## Uji Pemahaman
a) Tentukan apakah setiap pernyataan berikut sesuai dengan teks tentang UU dan teknologi informasi: (i) perkembangan teknologi informasi membuat dunia menjadi tanpa batas; (ii) perubahan yang dibawa teknologi informasi berlangsung lambat; (iii) perjudian termasuk tindakan yang disebut dalam teks. Jawab ya atau tidak, lalu kutip kata-kata teks yang menjadi dasarnya persis sama.
b) Lanjutkan teks tentang UU dan teknologi informasi, dimulai sesudah kalimat terakhirnya.

## Cuplikan Dokumen
Kehadiran UU ini sesungguhnya didasarkan pada fakta bahwa teknologi
informasi telah mengubah perilaku dan pola hidup masyarakat secara
global. Perkembangan teknologi informasi telah pula mengakibatkan dunia
menjadi tanpa batas (borderless) serta membawa perubahan sosial, budaya,
ekonomi, dan pola penegakan hukum yang secara signifikan berlangsung
demikian cepat.

UU ini sesungguhnya merupakan upaya pemerintah dalam memberikan
perlindungan yang jelas dan berkekuatan hukum tetap terhadap berbagai
macam transaksi elektronik ke arah negatif.Karena itu, bentuk-bentuk
pelanggaran hukum dalam transaksi perdagangan elektronik dan perbuatan
hukum di dunia maya, yang kini menjadi fenomena yang mengkhawatirkan
mengingat adanya tindakan carding,hacking,cracking,
phising,booting,viruses,cybersquating, pornografi, perjudian, penipuan,
terorisme,penyebaran informasi destruktif, telah menjadi bagian dari
aktivitas perbuatan perlakuan kejahatan internet.

## Catatan Data

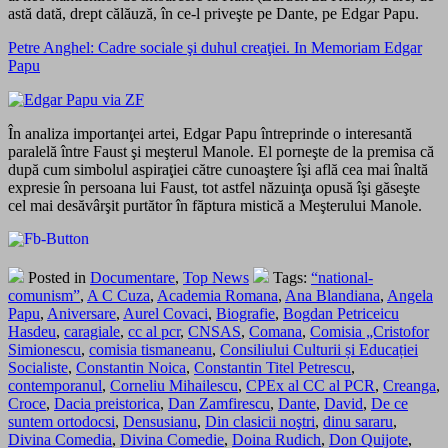
astă dată, drept călăuză, în ce-l priveşte pe Dante, pe Edgar Papu.
Petre Anghel: Cadre sociale şi duhul creaţiei. In Memoriam Edgar
Papu
În analiza importanţei artei, Edgar Papu întreprinde o interesantă
paralelă între Faust şi meşterul Manole. El porneşte de la premisa că
după cum simbolul aspiraţiei către cunoaştere îşi află cea mai înaltă
expresie în persoana lui Faust, tot astfel năzuinţa opusă îşi găseşte
cel mai desăvârşit purtător în făptura mistică a Meşterului Manole.
Posted in
Documentare
,
Top News
Tags:
“national-
comunism”
,
A C Cuza
,
Academia Romana
,
Ana Blandiana
,
Angela
Papu
,
Aniversare
,
Aurel Covaci
,
Biografie
,
Bogdan Petriceicu
Hasdeu
,
caragiale
,
cc al pcr
,
CNSAS
,
Comana
,
Comisia „Cristofor
Simionescu
,
comisia tismaneanu
,
Consiliului Culturii și Educației
Socialiste
,
Constantin Noica
,
Constantin Titel Petrescu
,
contemporanul
,
Corneliu Mihailescu
,
CPEx al CC al PCR
,
Creanga
,
Croce
,
Dacia preistorica
,
Dan Zamfirescu
,
Dante
,
David
,
De ce
suntem ortodocsi
,
Densusianu
,
Din clasicii noştri
,
dinu sararu
,
Divina Comedia
,
Divina Comedie
,
Doina Rudich
,
Don Quijote
,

## Jawaban Latihan
a)
(i) Ya: "Perkembangan teknologi informasi telah pula mengakibatkan dunia menjadi tanpa batas (borderless)"
(ii) Tidak: "berlangsung demikian cepat"
(iii) Ya: "pornografi, perjudian, penipuan"

b)
Melalui UU ini, pelanggaran hukum di internet yang selama ini sulit
dipecahkan, karena proses pembuktiannya lebih sulit, kini dapat
disesuaikan. Itu sebenarnya esensi dari UU ITE. Jadi bukan mengancam
kebebasan orang untuk menyampaikan pendapat,apalagi mengancam kebebasan
pers.

Terhadap adanya pernyataan tentang kenapa pembahasan UU ITE tidak
mengundang Dewan Pers dan organisasi pers lain, kiranya perlu
dijelaskan, karena memang UU ITE tidak dimaksudkan semata untuk
membelenggu kebebasan pers.

Hal ini bisa dirujuk pada salah satu dari tujuh klausul menimbang yang
dinyatakan bahwa pemerintah perlu mendukung pengembangan teknologi
informasi melalui infrastruktur hukum dan pengaturannya sehingga
pemanfaatan teknologi informasi dilakukan secara aman untuk mencegah
penyalahgunaannya dengan memperhatikan nilai-nilai agama dan sosial
budaya masyarakat Indonesia.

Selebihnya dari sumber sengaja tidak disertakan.